# Instructions
1) Answer these questions using the passage on protein misfolding and gene therapy.
(a) For how many weeks did the experiment continue?
(b) How many mice in the BDD-FVIII group developed liver tumors?
(c) What type of cancer did BioMarin see in November 2021 during its phase 1/2 trial?
2) Write the next part of the passage on protein misfolding and gene therapy, starting after its final sentence.

# Extract to read
The researchers split the mice into different groups and injected their tail veins with a plasmid containing DNA for either BDD-FVIII—the same gene that’s used in hemophilia A gene therapies—or N6-FVIII, a different factor VIII-producing gene that misfolds less frequently. A control group was injected with DHFR, a protein that doesn’t tend to misfold.
One week later, the scientists started all the mice on a high-fat diet, continuing the experiment for 65 weeks. At the end of the study period, all 10 mice in the BDD-FVIII group developed liver tumors, compared with just over half of the 12 mice that received N6-FVIII DNA. None of the controls got cancer.
Other studies on the risks of gene therapy and cancer have focused on the viral vector that’s used to carry the gene to the cell. In this case, the scientists used DNA plasmids, eliminating the vector as a possible factor.“Hence, protein misfolding contributes to risks related to gene therapy independent of the viral vector,” the researchers said in a video abstract accompanying the paper.
Cancer has popped up in clinical trials for gene therapies treating hemophilia A, albeit not liver cancer specifically. In September, BioMarin reported that a patient in a phase 3 Roctavian study developed leukemia, though it said the cancer was “consistent with expected rates” of cancer in hemophilia patients and determined that it was unrelated to the therapy. The company also saw a case of salivary gland cancer in November 2021 during their phase 1/2 trial. This cancer wasn’t related to the therapy either, according to BioMarin.

# Record set
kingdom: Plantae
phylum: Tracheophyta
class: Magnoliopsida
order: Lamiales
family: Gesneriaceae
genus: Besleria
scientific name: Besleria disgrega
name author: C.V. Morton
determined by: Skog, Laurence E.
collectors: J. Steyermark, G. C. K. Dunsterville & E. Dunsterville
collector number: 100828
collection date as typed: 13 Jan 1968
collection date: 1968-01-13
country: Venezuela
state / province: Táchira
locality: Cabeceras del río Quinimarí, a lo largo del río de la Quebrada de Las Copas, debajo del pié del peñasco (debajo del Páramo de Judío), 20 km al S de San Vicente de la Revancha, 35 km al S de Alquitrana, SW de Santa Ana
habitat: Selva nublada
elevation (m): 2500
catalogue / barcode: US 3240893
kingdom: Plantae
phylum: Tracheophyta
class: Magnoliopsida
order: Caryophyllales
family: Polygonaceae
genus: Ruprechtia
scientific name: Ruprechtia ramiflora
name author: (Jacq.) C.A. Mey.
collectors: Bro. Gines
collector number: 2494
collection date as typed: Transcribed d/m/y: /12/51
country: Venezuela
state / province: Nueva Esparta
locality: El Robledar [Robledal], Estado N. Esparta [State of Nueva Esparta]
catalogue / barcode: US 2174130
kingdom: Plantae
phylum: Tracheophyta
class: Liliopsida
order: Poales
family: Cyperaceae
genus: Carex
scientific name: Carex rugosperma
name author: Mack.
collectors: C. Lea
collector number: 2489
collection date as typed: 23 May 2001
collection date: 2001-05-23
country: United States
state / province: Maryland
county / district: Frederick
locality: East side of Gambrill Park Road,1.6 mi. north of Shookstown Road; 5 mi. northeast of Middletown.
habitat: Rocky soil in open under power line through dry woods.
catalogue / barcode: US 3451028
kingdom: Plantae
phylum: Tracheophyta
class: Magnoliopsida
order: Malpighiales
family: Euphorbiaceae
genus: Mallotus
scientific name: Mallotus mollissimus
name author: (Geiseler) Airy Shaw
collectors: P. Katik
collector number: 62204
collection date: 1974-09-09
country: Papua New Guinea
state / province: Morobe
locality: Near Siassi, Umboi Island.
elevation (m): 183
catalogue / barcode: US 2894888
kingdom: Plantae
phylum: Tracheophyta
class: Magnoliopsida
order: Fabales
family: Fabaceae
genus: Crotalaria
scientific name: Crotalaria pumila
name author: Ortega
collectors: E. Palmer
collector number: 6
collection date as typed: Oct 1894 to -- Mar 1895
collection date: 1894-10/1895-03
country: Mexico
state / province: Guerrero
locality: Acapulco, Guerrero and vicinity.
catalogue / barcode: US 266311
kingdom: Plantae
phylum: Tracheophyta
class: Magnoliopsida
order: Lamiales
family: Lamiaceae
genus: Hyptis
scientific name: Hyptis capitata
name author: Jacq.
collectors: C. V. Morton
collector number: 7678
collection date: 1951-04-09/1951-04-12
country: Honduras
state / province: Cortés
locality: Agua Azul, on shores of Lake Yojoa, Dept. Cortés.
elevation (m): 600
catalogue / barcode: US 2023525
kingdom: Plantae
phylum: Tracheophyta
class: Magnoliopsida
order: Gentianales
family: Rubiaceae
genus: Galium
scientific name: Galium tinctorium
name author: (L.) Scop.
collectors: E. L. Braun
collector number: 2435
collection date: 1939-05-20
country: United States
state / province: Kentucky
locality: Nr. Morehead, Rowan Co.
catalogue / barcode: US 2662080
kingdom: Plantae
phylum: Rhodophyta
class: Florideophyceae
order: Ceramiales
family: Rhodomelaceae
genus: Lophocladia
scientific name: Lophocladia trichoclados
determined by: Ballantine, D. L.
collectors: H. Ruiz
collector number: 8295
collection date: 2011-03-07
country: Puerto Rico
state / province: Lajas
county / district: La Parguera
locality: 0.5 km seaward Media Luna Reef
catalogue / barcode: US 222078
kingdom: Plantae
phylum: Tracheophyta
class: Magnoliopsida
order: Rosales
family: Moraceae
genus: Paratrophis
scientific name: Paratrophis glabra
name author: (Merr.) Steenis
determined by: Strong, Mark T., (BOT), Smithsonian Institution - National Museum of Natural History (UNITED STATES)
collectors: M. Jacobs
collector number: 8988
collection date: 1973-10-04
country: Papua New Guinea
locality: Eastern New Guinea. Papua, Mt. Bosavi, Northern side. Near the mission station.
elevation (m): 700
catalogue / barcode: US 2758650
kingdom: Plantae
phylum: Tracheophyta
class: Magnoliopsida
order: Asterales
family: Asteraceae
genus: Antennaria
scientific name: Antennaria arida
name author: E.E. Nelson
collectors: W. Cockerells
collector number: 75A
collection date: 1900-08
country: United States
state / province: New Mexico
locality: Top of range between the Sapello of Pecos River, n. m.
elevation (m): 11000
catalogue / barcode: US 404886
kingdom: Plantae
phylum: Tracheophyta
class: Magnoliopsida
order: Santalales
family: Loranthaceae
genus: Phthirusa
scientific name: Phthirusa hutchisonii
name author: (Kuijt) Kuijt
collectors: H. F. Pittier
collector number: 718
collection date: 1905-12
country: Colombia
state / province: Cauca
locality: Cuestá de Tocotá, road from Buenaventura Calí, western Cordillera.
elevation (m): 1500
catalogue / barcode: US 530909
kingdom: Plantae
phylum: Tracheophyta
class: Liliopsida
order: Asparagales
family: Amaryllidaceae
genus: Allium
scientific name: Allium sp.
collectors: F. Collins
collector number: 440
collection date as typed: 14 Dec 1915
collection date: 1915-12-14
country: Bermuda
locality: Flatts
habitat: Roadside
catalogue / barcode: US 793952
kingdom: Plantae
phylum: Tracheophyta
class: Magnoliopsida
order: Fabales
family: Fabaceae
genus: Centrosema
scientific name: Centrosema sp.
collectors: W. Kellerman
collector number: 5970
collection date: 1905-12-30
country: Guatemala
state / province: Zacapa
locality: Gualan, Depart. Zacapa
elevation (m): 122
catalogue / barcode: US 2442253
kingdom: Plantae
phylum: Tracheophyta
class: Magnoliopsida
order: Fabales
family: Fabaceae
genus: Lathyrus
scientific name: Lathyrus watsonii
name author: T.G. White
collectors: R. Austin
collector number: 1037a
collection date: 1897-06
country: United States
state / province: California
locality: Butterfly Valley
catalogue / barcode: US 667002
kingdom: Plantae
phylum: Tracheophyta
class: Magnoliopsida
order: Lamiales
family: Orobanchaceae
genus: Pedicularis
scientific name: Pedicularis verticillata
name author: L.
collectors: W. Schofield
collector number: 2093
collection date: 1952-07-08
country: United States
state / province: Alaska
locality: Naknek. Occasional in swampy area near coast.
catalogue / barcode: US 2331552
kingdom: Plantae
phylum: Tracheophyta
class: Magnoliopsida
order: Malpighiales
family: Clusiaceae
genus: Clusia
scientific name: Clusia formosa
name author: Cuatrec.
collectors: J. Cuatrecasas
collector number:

# Results for the exercise
1)
(a) 65 weeks
(b) All 10
(c) Salivary gland cancer

2)
Roctavian has been cleared for sale in Europe. BioMarin is hoping for an FDA greenlight in March 2023, though the agency has pushed back its approval timeline already and may do so again after requesting a look at the company’s manufacturing site and long-term phase 3 data.
In addition, Pfizer and Roche’s Spark Therapeutics unit are developing hemophilia A gene therapies. Spark’s drug, SPK-8011, is in phase 2 trials, while Pfizer’s asset—a collaboration with Sangamo Therapeutics—is in phase 3.
Neither Pfizer nor Spark has reported cancer among trial participants, and again, the only cancers that came up in the Roctavian trials were deemed unrelated. There were no liver cancer reports in the animal studies the companies conducted, either, including those in non-human primates.
But as Glenn Pierce, M.D., Ph.D., and Aras Mattis, M.D., Ph.D., explained in a commentary that ran in Molecular Therapy alongside the Sanford Burnham study, that could have something to do with the way the companies’ studies were designed. They were carried out on small populations, and it hasn’t been long enough since the therapy was infused to tell whether there will be long-term side effects.
There were also no controls for diet, which is key to liver cancer development.
“Non-human primate studies have all been negative for hepatocellular carcinoma but are relatively short-term and do not take into account the substantial rates of non-alcoholic fatty liver disease and non-alcoholic steatohepatitis in individuals consuming Western diets, which are independent risk factors for (liver cancer),” Pierce and Mattis wrote.
Ultimately, the Sanford Burnham researchers’ goal is to develop safer gene therapies for hemophilia A, they said, as well as to encourage companies to monitor patients for side effects.
Fierce Biotech Research reached out to the FDA about the relevance of the Sanford Burnham team's latest research, and the agency noted that it does not comment on specific studies but that it does review peer-reviewed journals for important information. When Fierce Biotech Research contacted Pfizer and Sangamo for comment, Pfizer noted that it cannot comment on the data, since it is an independent study.
Spark was not able to respond to a request for comment by press time, while BioMarin did not respond.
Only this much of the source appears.